Currently aided by federal grants and driven by federal mandates, this technology's development is spearheaded by the transit bus industry. However, once developed for use in larger vehicles, industry members such as Beegle believe inverter technology can be scaled down for use in various size commercial trucks. 

OEM truck/powertrain manufacturers still use auxiliary power units (APU) - essentially bolt-on generators - for auxiliary loads, utility, or work applications. In the bus and transit market, for example, Vanner has been working with Allison Transmissions to tie into hybrid-vehicle systems, tapping into the traction-drive motor that drives the wheels to provide an alternative to the bolt-on generator. 

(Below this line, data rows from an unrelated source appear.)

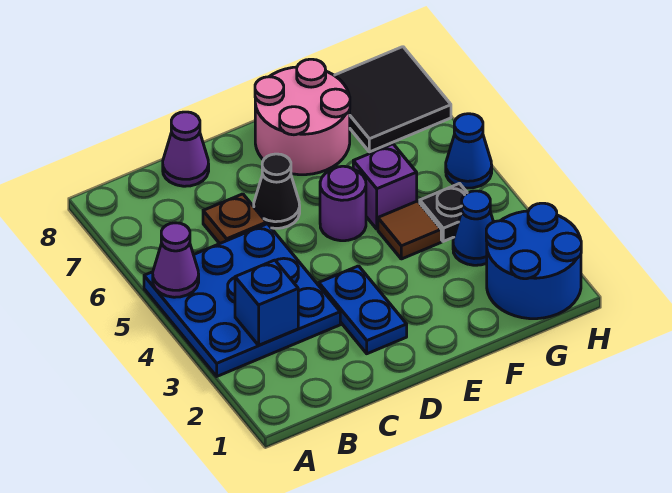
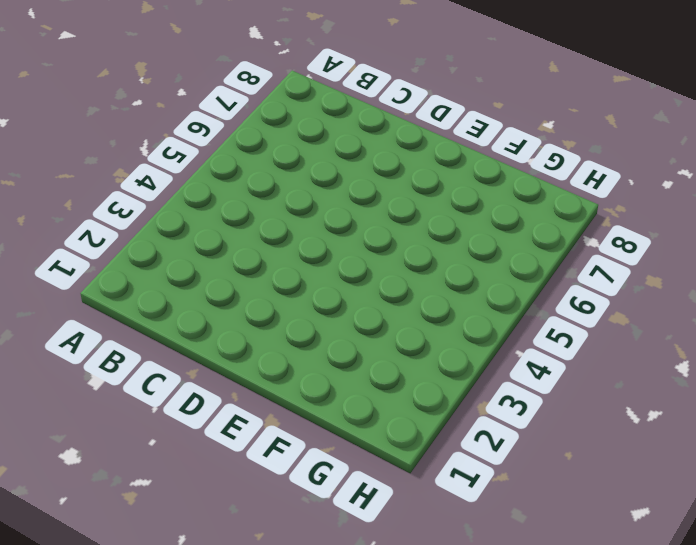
none -> blue plate A3:C5 level 1
none -> brown plate C6 level 1
none -> purple cone C8 level 1

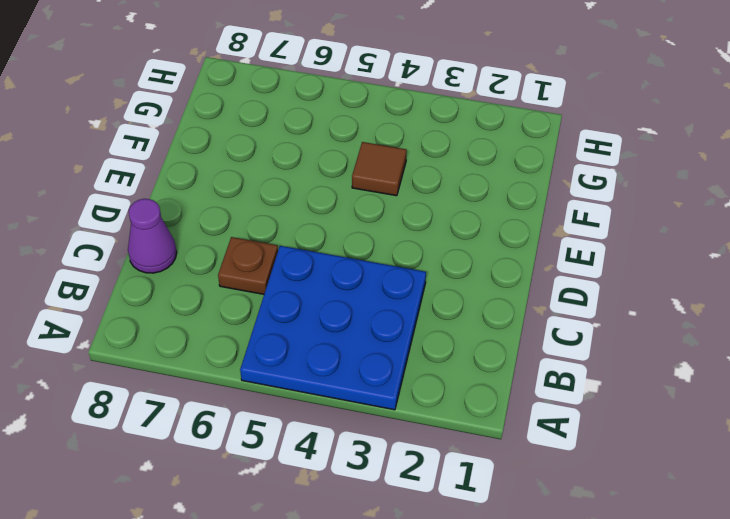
none -> blue plate D2:D3 level 1
none -> black cone D6 level 1
none -> purple round brick E5 level 1

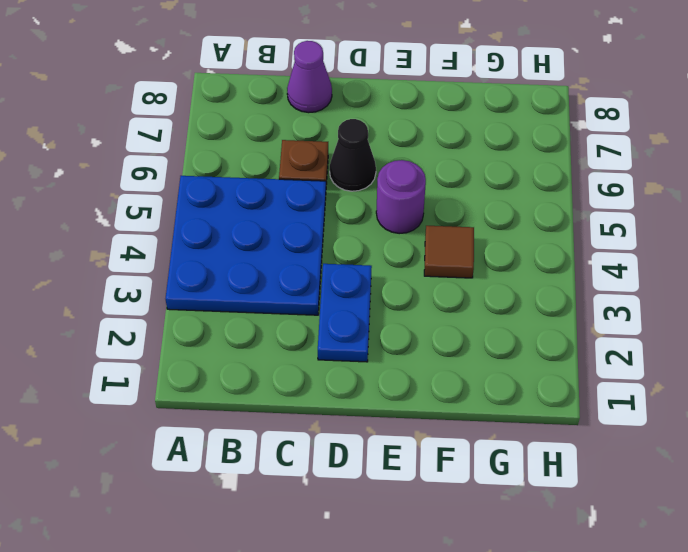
none -> pink round brick E7:F8 level 1
none -> purple brick F5 level 1
none -> blue round brick G1:H2 level 1

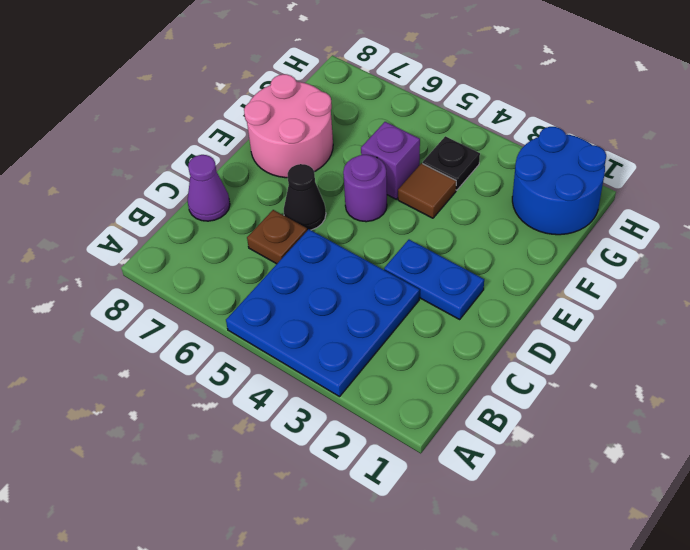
none -> blue cone G3 level 1
none -> black tile G7:H8 level 1
none -> blue cone H5 level 1

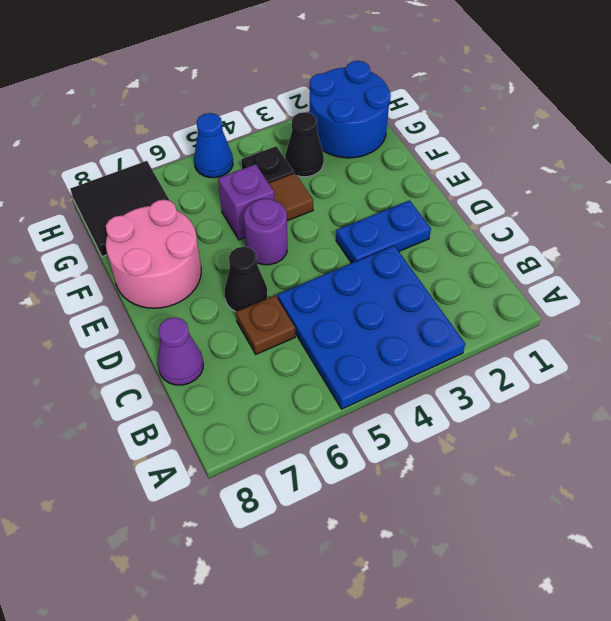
black cone G3 level 1 -> blue cone G3 level 1
none -> purple cone A5 level 2
none -> blue brick B3 level 2

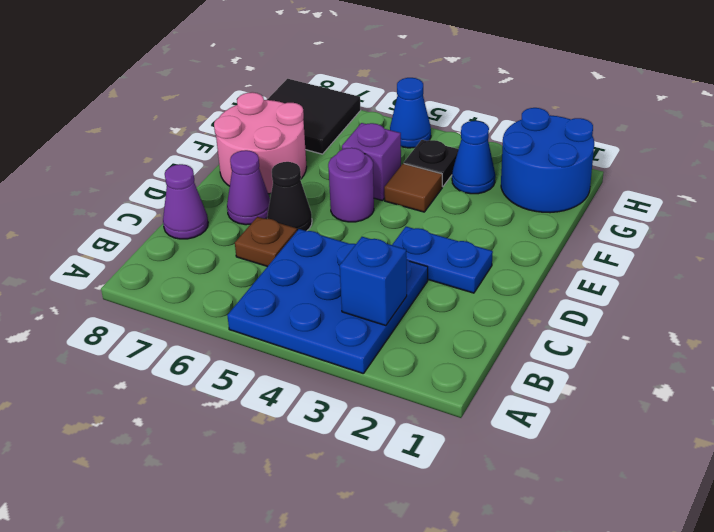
purple cone D7 level 1 -> purple cone A5 level 2

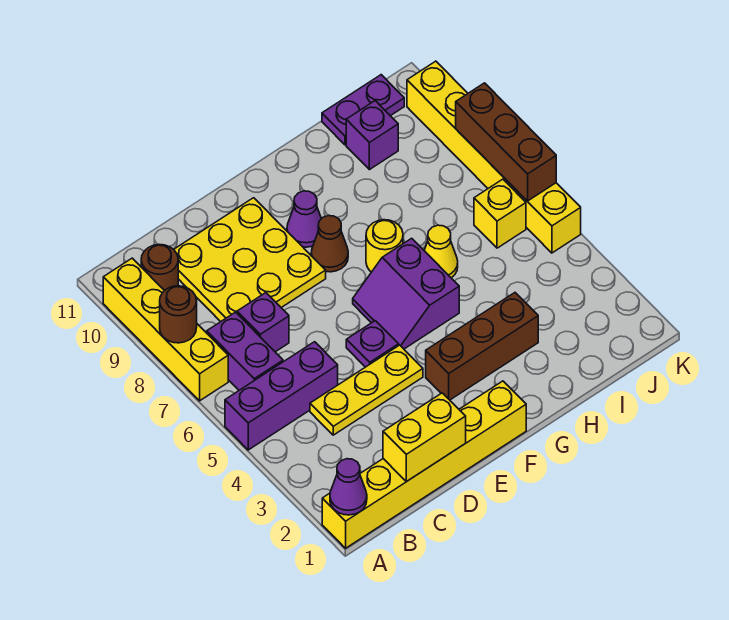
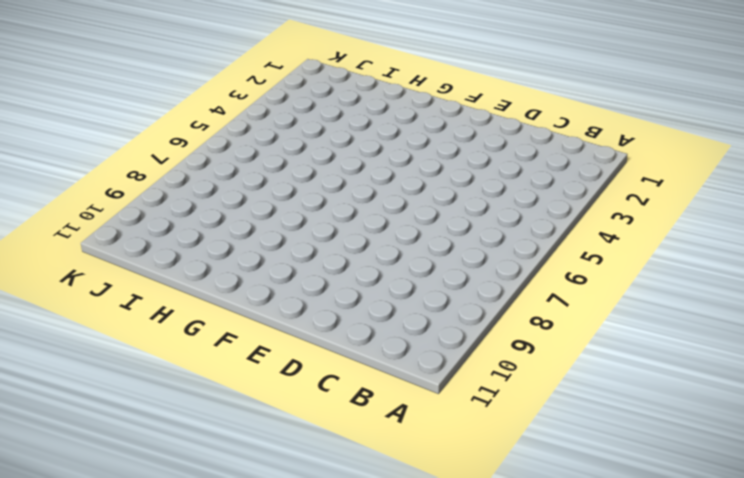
none -> yellow brick A1:F1 level 1
none -> purple brick A5:C5 level 1
none -> yellow brick A7:A10 level 1

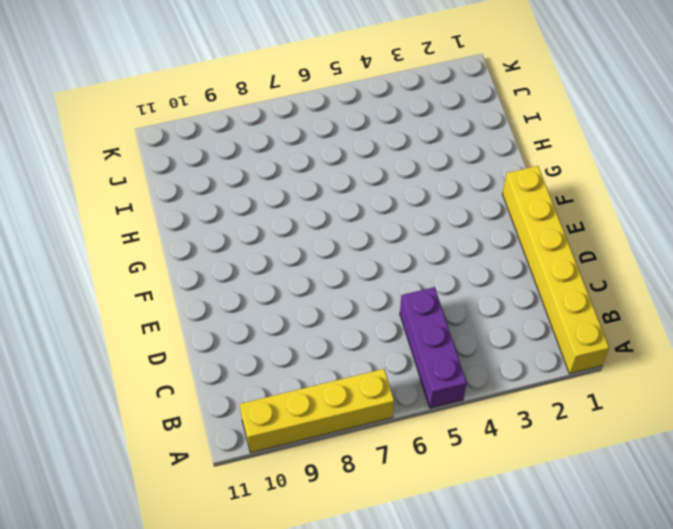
none -> purple brick B6:B7 level 1
none -> brown round brick B10 level 1
none -> yellow plate C4:E4 level 1

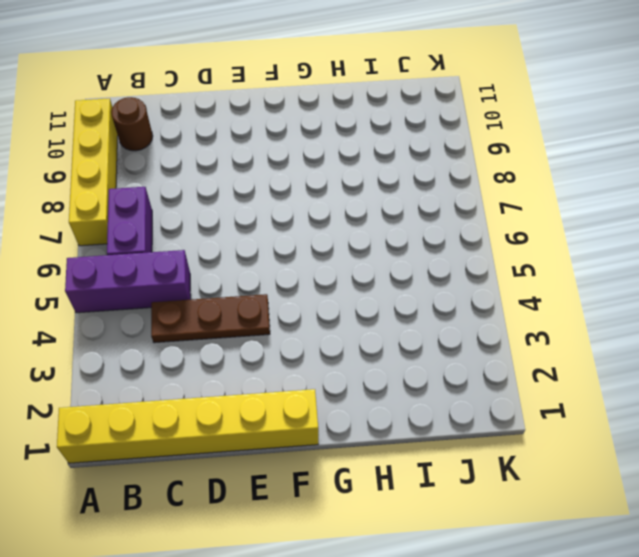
brown plate C4:E4 level 1 -> yellow plate C4:E4 level 1
none -> purple brick C7 level 1
none -> yellow plate C8:E10 level 1
none -> purple plate E5 level 1

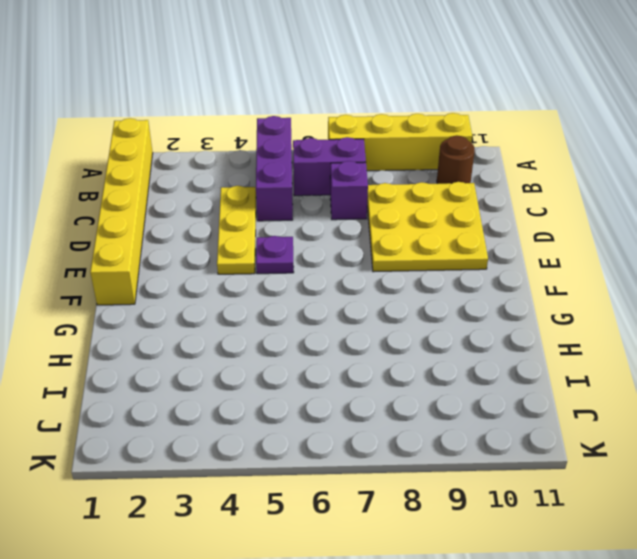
none -> brown brick F3:H3 level 1
none -> purple slope F5:G6 level 1 top G
none -> brown cone F8 level 1

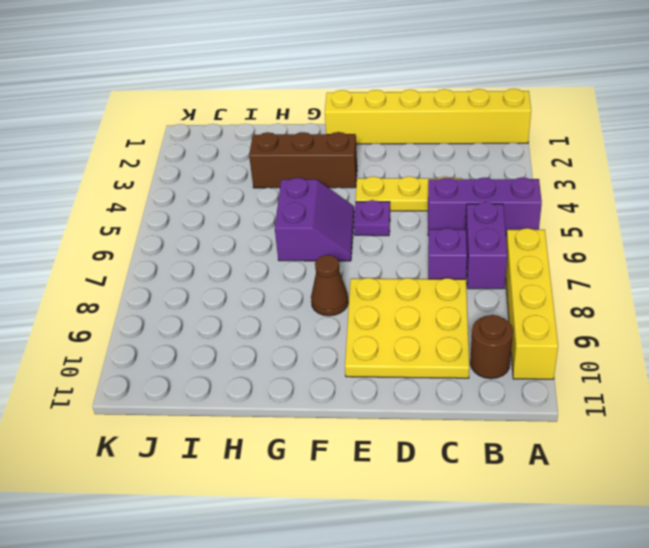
none -> purple cone F9 level 1
none -> yellow round brick G7 level 1
none -> yellow cone H6 level 1

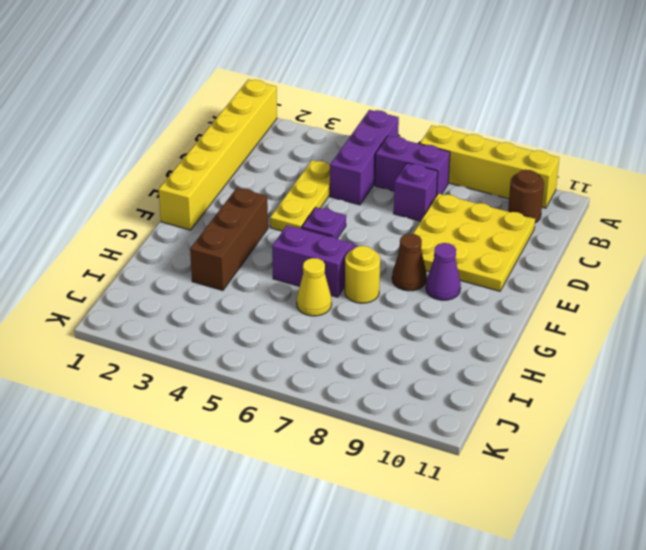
none -> purple brick I10 level 1
none -> purple plate I11:J11 level 1
none -> yellow brick J6 level 1

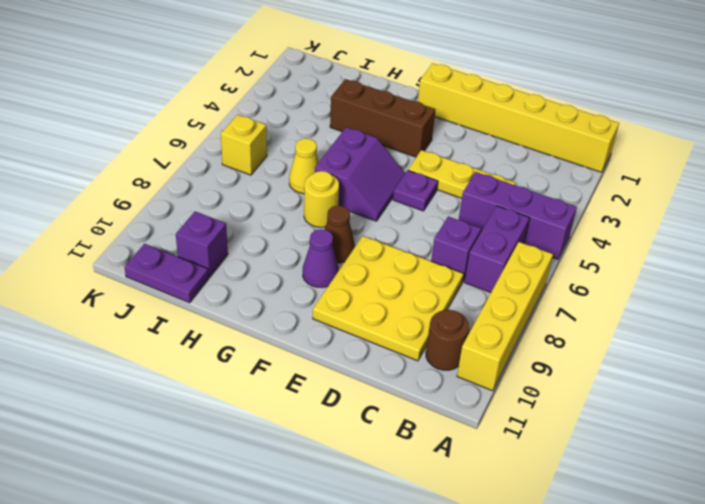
none -> yellow brick K5:K10 level 1
none -> purple cone A1 level 2
none -> brown round brick A8 level 2

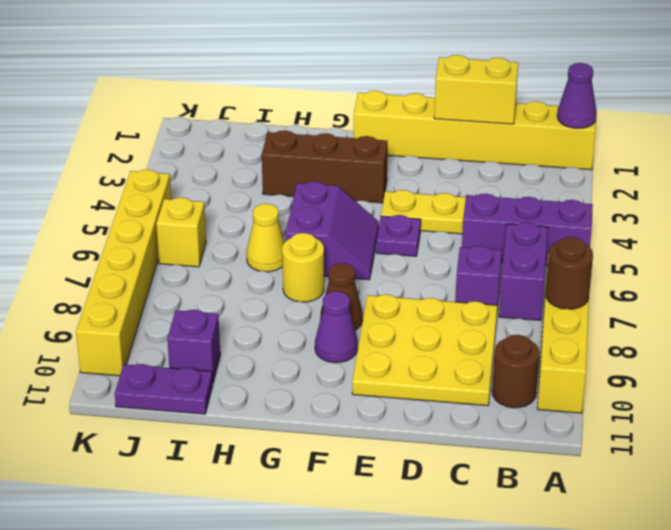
none -> brown brick K6:K8 level 2

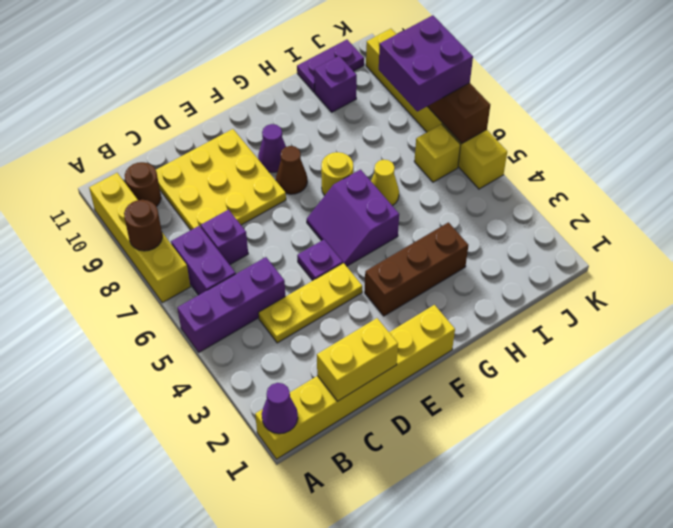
purple brick J7:K8 level 3 -> none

In diesel engine trucks, for example, the only power generation source is the alternator. All its power is consumed in supplying the vehicle's electrical needs. 

Truck customers and distributors have often upgraded or oversized alternators to run auxiliary loads, such as may be required by inverters for work applications. The downside is the engine must remain running. 

"Now, with tighter restrictions on engine idling and idling laws, we're seeing a decline in that practice," said Beegle. 

Hybrid vehicles, he added, already have an ample power source because they have the large traction-drive motor and a large battery bank, capable of providing power with the engine on or off.  

By tying into this power with a DC converter, the vehicle's mechanical alternator can be eliminated and replaced with a solid-state device to handle auxiliary loads/work applications, Beegle added. 

Eliminating the vehicle's alternator and, basically, one belt from the engine accommodates all electrical support needs with a solid state device. 

With inverter technology, the DC can be converted to 120V AC to supply all the vehicle's power needs, such as air conditioning, power-steering pumps, and even air compressors, as well as other auxiliary needs, such as powering tools, without belts and without running the engine unnecessarily. The upshot provides fleets even better fuel economy and more maintenance-free operation.